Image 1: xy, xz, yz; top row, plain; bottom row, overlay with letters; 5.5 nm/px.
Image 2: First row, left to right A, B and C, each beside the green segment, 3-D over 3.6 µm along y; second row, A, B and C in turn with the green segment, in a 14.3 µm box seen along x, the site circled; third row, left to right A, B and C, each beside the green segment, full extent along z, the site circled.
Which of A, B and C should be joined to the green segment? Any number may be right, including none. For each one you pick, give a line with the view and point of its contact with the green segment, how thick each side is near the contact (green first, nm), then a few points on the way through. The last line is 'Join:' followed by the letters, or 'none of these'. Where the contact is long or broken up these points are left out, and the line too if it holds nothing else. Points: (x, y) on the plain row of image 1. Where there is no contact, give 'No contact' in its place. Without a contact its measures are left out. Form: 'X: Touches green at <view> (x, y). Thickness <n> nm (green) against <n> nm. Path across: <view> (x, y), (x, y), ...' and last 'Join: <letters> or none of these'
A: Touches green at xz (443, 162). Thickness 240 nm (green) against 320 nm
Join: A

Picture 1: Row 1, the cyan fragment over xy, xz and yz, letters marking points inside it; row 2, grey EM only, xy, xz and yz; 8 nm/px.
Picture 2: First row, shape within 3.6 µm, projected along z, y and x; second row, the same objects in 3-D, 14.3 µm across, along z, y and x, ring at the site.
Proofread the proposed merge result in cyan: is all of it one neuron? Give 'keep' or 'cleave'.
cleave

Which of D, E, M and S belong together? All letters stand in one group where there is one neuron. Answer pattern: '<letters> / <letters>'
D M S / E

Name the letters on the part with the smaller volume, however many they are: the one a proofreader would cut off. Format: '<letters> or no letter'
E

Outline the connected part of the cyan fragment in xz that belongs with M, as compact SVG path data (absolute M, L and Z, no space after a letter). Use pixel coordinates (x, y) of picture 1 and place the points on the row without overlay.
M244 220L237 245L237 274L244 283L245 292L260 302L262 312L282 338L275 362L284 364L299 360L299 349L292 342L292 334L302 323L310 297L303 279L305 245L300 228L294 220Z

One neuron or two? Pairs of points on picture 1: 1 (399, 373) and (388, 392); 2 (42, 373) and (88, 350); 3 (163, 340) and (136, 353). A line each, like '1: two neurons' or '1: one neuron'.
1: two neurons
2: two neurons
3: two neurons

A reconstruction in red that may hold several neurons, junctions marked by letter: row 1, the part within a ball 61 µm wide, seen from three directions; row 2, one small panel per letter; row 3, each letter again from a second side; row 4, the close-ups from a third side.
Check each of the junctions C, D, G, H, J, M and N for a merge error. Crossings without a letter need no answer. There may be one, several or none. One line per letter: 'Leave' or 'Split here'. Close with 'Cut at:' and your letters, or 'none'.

------------------------------------------------

Extract the complete set of records unchanged.

• _Written response_:
Image 1: xy, xz, yz; top row, plain; bottom row, overlay with letters; 5.5 nm/px.
Image 2: First row, left to right A, B and C, each beside the green segment, 3-D over 3.6 µm along y; second row, A, B and C in turn with the green segment, in a 14.3 µm box seen along x, the site circled; third row, left to right A, B and C, each beside the green segment, full extent along z, the site circled.
Which of A, B and C should be joined to the green segment? Any number may be right, including none. For each one you pick, give a line with the view and point of its contact with the green segment, how thick each side is near the contact (green first, nm), then a few points on the way through. The last line is 'Join:' followed by the letters, or 'none of these'. Where the contact is long or broken up these points are left out, and the line too if it holds nothing else. Points: (x, y) on the plain row of image 1. Where there is no contact, give 'No contact' in its place. Without a contact its measures are left out. Form: 'X: Touches green at <view> (x, y). Thickness <n> nm (green) against <n> nm. Path across: <view> (x, y), (x, y), ...' and last 'Join: <letters> or none of these'
A: Touches green at xz (443, 162). Thickness 240 nm (green) against 320 nm
Join: A

Picture 1: Row 1, the cyan fragment over xy, xz and yz, letters marking points inside it; row 2, grey EM only, xy, xz and yz; 8 nm/px.
Picture 2: First row, shape within 3.6 µm, projected along z, y and x; second row, the same objects in 3-D, 14.3 µm across, along z, y and x, ring at the site.
Proofread the proposed merge result in cyan: is all of it one neuron? Give 'keep' or 'cleave'.
cleave

Which of D, E, M and S belong together? All letters stand in one group where there is one neuron. Answer pattern: '<letters> / <letters>'
D M S / E

Name the letters on the part with the smaller volume, however many they are: the one a proofreader would cut off. Format: '<letters> or no letter'
E

Outline the connected part of the cyan fragment in xz that belongs with M, as compact SVG path data (absolute M, L and Z, no space after a letter). Use pixel coordinates (x, y) of picture 1 and place the points on the row without overlay.
M244 220L237 245L237 274L244 283L245 292L260 302L262 312L282 338L275 362L284 364L299 360L299 349L292 342L292 334L302 323L310 297L303 279L305 245L300 228L294 220Z

One neuron or two? Pairs of points on picture 1: 1 (399, 373) and (388, 392); 2 (42, 373) and (88, 350); 3 (163, 340) and (136, 353). A line each, like '1: two neurons' or '1: one neuron'.
1: two neurons
2: two neurons
3: two neurons

A reconstruction in red that may hold several neurons, junctions marked by letter: row 1, the part within a ball 61 µm wide, seen from three directions; row 2, one small panel per letter; row 3, each letter again from a second side; row 4, the close-ups from a third side.
Check each of the junctions C, D, G, H, J, M and N for a merge error. Crossings without a letter need no answer. There may be one, several or none. One line per letter: 'Leave' or 'Split here'. Close with 'Cut at:' and your letters, or 'none'.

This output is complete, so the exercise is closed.